## EXERCISE SET
**a.** In the interview with a rabbi and an imam, what does Tarafa Baghajati say many people automatically have in mind?
**b.** Reproduce the interview text from "Hofmeister: Not everything" up to and including "In what way?".

## SELECTED EXCERPT
....................
KURIER: A rabbi and an imam at a table. An image that still seems unusual. Why is that?
Schlomo Hofmeister: Because a lot of jokes start like that… But it’s just unexpected. In principle, these are inter-religious gatherings.
Tarafa Baghajati: Many automatically have conflicts in mind, especially in the Middle East. In addition, we both belong to a minority in Austria. And some think they have to bring us together somehow.
Hofmeister: In our Western society, there is often the assumption that religious people are intolerant and don’t know anything about others and don’t want to know anything.
In other words, outsiders don’t even notice that communication is taking place anyway?
Hofmeister: Not everything that the public talks about actually takes place and not everything that takes place is discussed in public. These are always just the tip of the iceberg. Social media has done even more to make things seem out of proportion.
In what way?
....................
## Keypoint text descriptions

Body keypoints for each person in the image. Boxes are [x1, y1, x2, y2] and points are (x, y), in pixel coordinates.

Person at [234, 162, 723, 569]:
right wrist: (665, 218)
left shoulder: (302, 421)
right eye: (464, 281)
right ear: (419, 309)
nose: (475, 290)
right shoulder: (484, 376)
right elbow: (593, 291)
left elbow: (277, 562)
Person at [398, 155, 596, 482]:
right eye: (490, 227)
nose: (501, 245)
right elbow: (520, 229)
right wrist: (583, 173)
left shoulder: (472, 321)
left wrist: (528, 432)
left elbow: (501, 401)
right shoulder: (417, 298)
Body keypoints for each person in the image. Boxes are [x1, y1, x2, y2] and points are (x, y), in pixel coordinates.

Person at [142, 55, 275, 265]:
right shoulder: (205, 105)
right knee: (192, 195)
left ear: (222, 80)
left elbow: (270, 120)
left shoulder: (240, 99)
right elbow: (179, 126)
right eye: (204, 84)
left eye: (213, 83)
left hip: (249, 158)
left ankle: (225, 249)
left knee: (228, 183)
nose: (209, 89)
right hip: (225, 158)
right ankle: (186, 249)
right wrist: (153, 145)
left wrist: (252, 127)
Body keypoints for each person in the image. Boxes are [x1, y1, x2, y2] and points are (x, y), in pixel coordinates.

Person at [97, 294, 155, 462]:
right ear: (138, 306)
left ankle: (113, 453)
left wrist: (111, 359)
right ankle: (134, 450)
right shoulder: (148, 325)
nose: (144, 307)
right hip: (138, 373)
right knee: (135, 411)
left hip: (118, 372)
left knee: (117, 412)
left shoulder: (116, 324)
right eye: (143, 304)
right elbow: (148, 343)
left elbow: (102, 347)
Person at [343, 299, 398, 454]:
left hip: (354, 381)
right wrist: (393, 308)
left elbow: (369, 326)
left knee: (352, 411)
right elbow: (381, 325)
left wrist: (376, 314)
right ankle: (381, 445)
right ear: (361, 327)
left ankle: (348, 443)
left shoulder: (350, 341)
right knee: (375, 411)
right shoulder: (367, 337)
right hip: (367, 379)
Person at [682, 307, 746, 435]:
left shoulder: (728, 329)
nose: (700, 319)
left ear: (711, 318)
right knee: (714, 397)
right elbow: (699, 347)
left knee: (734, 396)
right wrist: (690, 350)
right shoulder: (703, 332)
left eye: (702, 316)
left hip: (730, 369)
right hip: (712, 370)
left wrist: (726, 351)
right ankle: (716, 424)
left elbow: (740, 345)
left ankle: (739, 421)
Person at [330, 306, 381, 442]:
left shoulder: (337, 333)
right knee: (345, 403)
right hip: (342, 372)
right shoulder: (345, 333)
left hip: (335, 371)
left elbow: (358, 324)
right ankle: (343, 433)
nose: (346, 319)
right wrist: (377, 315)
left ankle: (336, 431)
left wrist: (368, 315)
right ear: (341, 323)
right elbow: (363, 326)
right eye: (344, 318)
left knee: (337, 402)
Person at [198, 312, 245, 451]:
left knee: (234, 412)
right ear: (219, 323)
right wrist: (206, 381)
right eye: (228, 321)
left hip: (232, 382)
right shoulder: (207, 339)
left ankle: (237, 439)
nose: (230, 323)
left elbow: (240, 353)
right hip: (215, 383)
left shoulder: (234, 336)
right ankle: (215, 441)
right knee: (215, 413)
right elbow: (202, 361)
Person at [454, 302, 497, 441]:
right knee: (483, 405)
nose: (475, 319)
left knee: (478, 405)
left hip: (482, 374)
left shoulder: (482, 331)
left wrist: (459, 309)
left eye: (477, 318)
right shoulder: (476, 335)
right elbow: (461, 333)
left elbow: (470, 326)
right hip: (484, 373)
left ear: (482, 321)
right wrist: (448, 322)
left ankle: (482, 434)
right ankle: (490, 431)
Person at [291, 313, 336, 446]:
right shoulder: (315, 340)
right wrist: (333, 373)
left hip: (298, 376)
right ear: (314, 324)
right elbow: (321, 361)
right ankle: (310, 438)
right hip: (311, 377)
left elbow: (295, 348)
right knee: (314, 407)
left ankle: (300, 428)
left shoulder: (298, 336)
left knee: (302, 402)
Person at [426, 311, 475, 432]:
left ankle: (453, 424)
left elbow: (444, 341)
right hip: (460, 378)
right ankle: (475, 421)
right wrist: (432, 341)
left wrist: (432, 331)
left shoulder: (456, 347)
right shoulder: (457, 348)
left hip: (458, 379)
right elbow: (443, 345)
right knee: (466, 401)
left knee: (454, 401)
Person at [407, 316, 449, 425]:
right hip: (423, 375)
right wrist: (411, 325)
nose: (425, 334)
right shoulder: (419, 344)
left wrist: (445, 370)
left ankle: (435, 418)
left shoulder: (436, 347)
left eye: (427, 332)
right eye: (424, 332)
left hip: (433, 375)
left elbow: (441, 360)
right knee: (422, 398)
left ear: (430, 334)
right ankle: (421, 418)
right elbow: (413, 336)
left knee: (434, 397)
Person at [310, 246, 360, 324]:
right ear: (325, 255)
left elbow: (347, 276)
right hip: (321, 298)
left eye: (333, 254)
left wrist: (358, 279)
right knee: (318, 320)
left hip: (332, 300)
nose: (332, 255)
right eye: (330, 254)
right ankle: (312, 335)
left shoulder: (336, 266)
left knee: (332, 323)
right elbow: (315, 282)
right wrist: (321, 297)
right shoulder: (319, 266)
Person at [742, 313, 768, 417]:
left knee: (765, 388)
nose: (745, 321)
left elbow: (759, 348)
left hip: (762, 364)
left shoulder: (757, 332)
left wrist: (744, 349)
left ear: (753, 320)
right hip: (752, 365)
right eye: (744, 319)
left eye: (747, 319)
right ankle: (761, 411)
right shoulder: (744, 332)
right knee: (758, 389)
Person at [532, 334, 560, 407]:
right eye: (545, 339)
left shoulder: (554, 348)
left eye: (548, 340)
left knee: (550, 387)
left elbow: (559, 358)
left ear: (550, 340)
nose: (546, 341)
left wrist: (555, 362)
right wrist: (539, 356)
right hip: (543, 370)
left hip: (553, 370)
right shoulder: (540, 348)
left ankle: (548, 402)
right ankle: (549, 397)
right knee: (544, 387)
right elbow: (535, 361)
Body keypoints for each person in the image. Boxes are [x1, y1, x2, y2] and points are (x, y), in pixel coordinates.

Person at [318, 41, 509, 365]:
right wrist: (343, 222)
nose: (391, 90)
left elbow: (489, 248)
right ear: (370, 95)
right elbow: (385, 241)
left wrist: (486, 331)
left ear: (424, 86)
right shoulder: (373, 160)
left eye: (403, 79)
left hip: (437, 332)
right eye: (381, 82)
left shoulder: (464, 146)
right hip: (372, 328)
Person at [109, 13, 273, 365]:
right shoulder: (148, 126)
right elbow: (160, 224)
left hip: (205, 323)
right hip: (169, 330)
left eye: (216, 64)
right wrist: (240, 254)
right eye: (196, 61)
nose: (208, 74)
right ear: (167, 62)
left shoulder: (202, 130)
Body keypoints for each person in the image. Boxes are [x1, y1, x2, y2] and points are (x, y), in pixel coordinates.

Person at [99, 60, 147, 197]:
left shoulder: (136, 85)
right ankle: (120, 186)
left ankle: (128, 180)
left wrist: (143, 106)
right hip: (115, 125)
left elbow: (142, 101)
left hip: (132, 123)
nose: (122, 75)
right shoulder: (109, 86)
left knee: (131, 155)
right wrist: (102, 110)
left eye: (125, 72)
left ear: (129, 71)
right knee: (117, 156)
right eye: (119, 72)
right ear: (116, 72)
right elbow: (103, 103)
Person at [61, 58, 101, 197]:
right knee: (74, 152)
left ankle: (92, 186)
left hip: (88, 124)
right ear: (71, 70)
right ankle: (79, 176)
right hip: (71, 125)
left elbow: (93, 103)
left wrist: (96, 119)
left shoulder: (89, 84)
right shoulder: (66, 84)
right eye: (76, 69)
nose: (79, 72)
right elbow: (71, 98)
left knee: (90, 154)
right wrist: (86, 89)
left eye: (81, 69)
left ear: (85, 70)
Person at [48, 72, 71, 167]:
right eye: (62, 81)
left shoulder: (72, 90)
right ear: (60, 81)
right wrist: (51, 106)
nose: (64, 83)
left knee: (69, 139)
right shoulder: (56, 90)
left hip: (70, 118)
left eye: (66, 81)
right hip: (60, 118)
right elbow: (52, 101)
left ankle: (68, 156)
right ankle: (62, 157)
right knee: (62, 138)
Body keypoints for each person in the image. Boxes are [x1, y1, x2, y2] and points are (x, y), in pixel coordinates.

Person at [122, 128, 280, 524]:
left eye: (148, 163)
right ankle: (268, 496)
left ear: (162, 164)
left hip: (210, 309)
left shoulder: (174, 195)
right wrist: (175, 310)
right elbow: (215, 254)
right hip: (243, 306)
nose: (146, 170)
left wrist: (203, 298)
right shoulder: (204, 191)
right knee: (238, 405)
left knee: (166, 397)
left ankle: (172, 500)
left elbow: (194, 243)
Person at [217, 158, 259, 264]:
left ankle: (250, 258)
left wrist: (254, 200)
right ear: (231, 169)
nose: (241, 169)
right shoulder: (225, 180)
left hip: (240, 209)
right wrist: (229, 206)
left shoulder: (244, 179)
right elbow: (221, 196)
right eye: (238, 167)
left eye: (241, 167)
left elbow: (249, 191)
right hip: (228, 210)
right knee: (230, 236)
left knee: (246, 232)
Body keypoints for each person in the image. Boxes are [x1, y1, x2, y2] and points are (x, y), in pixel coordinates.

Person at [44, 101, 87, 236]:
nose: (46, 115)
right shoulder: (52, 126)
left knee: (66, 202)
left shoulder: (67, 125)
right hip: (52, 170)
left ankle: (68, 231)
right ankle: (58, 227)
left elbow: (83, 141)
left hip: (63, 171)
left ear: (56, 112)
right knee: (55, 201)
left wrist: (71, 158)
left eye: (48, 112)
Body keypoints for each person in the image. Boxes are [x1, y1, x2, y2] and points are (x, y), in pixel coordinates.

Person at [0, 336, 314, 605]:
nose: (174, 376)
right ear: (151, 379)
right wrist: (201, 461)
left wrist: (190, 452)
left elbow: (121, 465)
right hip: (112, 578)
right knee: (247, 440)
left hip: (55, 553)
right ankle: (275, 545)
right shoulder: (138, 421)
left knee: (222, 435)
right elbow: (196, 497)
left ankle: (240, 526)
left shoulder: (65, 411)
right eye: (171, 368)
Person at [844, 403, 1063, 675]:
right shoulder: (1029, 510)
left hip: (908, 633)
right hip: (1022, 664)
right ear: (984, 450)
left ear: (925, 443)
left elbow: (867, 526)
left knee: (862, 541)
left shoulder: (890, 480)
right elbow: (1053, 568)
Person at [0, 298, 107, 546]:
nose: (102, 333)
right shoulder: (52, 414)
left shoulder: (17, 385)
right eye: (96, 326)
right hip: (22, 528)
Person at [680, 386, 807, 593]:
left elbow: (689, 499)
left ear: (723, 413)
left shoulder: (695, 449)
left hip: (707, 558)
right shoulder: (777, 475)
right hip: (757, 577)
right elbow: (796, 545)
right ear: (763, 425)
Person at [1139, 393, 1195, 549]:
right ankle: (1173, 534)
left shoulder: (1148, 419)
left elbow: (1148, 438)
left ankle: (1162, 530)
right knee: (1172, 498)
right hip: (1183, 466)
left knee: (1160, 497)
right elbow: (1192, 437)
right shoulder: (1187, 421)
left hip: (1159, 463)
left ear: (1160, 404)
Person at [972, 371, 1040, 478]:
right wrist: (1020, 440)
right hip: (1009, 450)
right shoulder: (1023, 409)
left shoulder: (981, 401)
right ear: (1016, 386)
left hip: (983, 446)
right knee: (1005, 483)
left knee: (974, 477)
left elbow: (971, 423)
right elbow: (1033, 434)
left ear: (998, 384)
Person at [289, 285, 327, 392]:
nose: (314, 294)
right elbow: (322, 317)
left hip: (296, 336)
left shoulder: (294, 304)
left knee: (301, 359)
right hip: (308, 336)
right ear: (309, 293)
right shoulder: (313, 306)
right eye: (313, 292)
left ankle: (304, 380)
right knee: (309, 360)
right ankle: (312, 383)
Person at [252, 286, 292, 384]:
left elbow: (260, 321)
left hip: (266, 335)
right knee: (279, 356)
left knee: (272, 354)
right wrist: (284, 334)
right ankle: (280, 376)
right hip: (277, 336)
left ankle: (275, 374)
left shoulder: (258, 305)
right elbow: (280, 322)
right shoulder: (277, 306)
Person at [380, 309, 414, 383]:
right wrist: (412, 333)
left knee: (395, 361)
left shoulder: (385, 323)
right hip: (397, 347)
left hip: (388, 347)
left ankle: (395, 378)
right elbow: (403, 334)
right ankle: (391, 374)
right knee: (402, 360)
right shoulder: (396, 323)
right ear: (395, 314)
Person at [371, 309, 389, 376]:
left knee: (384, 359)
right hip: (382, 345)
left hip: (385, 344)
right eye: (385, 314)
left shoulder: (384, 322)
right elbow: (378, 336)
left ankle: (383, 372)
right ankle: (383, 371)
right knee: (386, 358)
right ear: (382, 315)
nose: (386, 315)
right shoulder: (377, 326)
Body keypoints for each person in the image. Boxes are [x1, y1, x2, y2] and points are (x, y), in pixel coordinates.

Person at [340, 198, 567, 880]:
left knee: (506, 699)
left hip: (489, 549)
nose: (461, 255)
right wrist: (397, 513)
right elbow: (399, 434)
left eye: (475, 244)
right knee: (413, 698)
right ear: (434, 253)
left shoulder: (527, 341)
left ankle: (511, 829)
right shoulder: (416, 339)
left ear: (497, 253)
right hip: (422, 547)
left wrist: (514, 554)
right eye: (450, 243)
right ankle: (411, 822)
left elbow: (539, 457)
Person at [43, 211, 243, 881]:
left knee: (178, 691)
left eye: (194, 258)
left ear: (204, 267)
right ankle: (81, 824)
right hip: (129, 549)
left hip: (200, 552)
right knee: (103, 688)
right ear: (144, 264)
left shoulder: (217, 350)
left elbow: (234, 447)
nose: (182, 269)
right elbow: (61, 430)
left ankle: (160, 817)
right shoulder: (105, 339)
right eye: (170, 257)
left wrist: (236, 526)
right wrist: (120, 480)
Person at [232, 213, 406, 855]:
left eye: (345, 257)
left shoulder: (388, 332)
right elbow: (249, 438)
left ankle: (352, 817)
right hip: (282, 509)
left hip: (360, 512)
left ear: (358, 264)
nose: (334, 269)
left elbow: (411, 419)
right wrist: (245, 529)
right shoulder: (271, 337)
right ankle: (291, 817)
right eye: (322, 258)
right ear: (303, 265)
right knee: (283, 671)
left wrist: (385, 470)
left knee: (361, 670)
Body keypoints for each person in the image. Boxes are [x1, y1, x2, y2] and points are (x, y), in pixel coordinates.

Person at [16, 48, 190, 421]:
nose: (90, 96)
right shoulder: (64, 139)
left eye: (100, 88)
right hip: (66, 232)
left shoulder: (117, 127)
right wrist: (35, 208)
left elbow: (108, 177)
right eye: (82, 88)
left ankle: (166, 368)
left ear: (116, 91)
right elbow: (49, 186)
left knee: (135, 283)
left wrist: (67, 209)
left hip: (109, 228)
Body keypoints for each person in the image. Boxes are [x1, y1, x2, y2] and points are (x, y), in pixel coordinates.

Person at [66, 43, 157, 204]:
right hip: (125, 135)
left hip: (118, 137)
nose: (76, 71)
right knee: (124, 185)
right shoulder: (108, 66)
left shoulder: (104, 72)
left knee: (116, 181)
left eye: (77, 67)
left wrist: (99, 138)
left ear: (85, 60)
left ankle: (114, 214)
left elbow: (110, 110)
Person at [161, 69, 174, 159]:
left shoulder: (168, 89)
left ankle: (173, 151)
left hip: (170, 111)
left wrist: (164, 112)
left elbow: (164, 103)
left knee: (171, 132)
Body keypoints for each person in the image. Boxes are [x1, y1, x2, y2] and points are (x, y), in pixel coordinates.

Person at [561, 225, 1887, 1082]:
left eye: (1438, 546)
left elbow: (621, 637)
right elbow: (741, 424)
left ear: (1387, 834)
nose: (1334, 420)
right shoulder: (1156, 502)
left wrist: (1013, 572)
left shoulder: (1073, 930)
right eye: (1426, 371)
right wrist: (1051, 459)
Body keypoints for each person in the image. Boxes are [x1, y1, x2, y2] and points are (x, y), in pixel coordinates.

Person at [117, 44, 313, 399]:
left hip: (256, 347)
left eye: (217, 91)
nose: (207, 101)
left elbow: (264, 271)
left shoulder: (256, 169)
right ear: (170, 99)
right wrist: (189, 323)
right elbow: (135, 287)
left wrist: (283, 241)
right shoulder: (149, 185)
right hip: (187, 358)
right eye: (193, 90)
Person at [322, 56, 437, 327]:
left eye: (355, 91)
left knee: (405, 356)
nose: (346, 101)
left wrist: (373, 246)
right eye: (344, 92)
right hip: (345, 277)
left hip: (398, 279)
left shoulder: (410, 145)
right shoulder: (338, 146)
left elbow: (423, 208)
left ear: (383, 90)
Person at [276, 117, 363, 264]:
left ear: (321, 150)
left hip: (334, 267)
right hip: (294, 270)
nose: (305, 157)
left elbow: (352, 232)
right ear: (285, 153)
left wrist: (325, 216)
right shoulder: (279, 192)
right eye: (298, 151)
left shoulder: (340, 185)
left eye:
....................
## SET OF ANSWERS
**a.** Conflicts, especially in the Middle East.

**b.**
Hofmeister: Not everything that the public talks about actually takes place and not everything that takes place is discussed in public. These are always just the tip of the iceberg. Social media has done even more to make things seem out of proportion.
In what way?